Jakarta - Publik dihebohkan dengan munculnya ratusan orang di Jalan MT Haryono, Kota Kendari, Sulawesi Tenggara, Kamis, 17 September siang. Oknum-oknum itu dikabarkan merusak sejumlah fasilitas publik, seperti lampu merah, menyerbu pusat perbelanjaan modern, dan memecahkan kaca.
Penelusuran Tagar, sebagian massa diisukan membawa senjata tajam. Sementara, Kabid Humas Polda Sulawesi Tenggara, Kombes Pol Ferry Walintukan saat dikonfirmasi wartawan tidak menepis adanya kerusuhan tersebut.

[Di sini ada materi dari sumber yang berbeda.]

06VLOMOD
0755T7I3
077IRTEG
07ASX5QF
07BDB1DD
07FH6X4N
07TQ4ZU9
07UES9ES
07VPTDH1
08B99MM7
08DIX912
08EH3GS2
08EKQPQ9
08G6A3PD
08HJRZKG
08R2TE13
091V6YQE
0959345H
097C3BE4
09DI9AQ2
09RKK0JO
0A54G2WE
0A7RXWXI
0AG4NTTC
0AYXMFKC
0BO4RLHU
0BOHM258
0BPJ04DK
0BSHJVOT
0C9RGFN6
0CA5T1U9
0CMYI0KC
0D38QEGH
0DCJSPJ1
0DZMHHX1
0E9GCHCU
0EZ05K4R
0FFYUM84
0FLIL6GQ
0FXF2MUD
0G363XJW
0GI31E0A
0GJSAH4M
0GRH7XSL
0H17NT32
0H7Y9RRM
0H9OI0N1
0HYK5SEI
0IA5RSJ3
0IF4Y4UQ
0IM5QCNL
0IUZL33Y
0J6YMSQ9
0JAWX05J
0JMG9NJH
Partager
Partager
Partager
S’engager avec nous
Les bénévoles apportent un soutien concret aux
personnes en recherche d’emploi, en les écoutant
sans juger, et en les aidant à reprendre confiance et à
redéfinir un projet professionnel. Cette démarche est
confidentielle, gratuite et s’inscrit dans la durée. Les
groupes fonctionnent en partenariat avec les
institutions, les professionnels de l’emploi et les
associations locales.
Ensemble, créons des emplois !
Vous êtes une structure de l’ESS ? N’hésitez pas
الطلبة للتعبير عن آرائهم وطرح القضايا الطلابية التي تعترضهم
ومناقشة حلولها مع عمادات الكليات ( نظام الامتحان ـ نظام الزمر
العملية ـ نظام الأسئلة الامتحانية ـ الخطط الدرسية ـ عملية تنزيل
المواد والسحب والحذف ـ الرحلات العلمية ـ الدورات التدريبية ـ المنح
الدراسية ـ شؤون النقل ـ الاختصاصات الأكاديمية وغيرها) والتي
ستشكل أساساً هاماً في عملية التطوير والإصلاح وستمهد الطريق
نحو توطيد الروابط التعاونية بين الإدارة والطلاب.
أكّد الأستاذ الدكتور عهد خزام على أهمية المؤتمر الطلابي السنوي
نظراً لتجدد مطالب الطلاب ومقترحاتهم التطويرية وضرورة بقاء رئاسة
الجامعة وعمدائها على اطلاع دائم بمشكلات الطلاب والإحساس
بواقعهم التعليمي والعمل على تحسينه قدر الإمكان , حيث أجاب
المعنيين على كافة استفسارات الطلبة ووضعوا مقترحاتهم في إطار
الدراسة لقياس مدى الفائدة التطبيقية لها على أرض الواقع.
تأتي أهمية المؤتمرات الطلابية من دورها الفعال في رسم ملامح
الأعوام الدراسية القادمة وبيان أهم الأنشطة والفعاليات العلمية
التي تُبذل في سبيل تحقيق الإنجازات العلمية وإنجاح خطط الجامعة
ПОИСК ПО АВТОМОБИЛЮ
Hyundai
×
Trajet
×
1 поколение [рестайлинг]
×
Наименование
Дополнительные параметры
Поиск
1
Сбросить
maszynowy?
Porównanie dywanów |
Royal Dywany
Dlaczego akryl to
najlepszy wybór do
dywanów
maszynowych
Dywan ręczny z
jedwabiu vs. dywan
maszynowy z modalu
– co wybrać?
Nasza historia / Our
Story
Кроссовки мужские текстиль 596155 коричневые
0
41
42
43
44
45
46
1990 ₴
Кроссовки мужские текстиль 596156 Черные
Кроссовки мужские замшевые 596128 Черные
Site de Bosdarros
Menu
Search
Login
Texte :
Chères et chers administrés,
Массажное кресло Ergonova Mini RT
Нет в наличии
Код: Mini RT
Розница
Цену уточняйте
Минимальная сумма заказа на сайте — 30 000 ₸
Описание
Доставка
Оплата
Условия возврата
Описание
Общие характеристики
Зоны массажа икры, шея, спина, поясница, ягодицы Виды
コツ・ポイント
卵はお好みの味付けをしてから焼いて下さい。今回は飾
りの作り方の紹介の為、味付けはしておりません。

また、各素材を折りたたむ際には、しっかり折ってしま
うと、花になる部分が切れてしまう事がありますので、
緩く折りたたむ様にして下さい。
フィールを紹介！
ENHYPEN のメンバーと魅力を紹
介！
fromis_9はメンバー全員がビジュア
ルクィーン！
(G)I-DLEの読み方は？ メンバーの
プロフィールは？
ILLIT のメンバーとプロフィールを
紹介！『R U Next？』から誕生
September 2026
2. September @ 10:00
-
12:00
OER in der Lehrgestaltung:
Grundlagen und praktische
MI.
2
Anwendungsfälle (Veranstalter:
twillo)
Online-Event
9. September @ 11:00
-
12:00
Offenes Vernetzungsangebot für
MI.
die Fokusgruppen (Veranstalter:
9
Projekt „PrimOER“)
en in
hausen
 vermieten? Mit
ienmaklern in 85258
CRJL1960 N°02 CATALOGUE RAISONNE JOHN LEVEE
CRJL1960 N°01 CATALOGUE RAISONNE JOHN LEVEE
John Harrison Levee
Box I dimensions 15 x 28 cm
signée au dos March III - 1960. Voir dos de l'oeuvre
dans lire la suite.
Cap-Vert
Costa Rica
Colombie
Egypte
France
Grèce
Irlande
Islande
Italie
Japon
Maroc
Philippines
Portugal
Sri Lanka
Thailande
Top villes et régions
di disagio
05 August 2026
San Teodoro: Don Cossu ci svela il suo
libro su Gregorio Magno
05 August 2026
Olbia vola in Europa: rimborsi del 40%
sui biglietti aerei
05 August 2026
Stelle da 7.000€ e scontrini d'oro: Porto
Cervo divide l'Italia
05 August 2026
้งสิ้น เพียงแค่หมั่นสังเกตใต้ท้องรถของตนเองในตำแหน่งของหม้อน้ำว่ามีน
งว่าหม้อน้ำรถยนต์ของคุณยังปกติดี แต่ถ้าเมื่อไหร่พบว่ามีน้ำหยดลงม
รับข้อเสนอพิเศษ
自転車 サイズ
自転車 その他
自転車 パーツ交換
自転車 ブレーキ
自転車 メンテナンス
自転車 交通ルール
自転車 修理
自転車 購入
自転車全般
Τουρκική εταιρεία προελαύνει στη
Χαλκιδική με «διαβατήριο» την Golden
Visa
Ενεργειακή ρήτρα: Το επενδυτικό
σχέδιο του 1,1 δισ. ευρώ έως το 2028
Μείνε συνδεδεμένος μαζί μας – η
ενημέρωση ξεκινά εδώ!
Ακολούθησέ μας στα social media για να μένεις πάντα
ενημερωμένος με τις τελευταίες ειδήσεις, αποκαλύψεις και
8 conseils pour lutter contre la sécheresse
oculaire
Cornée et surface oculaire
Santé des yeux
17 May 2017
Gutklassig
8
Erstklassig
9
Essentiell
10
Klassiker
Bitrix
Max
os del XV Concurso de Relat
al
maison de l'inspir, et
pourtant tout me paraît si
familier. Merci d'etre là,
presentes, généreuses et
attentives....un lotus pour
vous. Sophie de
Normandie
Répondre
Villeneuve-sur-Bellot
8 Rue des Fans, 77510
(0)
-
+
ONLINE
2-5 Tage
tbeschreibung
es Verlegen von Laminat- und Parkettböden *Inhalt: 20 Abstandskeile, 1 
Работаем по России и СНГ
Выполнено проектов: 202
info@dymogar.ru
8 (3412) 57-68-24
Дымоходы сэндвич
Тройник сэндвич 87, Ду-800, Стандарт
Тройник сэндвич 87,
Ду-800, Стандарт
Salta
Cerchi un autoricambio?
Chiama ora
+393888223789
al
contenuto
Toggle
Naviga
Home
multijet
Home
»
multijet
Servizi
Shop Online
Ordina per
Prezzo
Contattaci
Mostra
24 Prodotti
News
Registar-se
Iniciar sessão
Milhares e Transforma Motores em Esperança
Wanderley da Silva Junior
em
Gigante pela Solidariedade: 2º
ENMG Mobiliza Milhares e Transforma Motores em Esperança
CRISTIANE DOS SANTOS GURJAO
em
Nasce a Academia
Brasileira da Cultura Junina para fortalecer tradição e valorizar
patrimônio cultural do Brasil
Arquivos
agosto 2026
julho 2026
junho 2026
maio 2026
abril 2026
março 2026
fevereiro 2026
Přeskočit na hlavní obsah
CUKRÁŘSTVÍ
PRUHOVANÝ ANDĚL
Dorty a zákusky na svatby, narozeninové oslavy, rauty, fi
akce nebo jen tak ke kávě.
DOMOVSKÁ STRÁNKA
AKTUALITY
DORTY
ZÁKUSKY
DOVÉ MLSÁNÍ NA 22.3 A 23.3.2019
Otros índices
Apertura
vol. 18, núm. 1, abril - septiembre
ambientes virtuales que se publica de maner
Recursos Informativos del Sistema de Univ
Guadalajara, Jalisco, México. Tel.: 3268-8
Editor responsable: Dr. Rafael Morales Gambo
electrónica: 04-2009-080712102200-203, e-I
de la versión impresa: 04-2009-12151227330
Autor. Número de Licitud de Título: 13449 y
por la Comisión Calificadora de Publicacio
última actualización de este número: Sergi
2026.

Mereka mengatasnamakan suatu suku di Sulawesi Tenggara Tolaki dan mereka meminta untuk polisi memproses semua kasus yang menyangkut SARA
Dia mengaku, sekelompok massa yang melakukan kerusuhan itu tidak dilengkapi dengan Surat Tanda Terima Pemberitahuan (STTP) unjuk rasa.
"Ini ada massa yang tidak dilengkapi dengan STTP," kata Ferry, Kamis 17 September 2020.
Massa itu, kata dia, mengatasnamakan suku di Sulawesi Tenggara. Kendati demikian, dirinya belum mengetahui secara detail orang-orang yang menimbulkan kericuhan tersebut.
Namun, Ferry menjelaskan, para massa menuntut agar seluruh kasus Suku, Agama dan Ras (SARA) yang ada di wilayah Kendari itu segera di proses.
"Mereka mengatasnamakan suatu suku di Sulawesi Tenggara Tolaki dan mereka meminta untuk polisi memproses semua kasus yang menyangkut SARA," ujarnya.
"Ini masih belum tahu yang mana (massa), karena di Sulawesi Tenggara, demo bakar ban atau demo berdua saja sudah biasa. Orang demo di perempatan, pasti lampu-lampu dirusak," ucapnya menambahkan.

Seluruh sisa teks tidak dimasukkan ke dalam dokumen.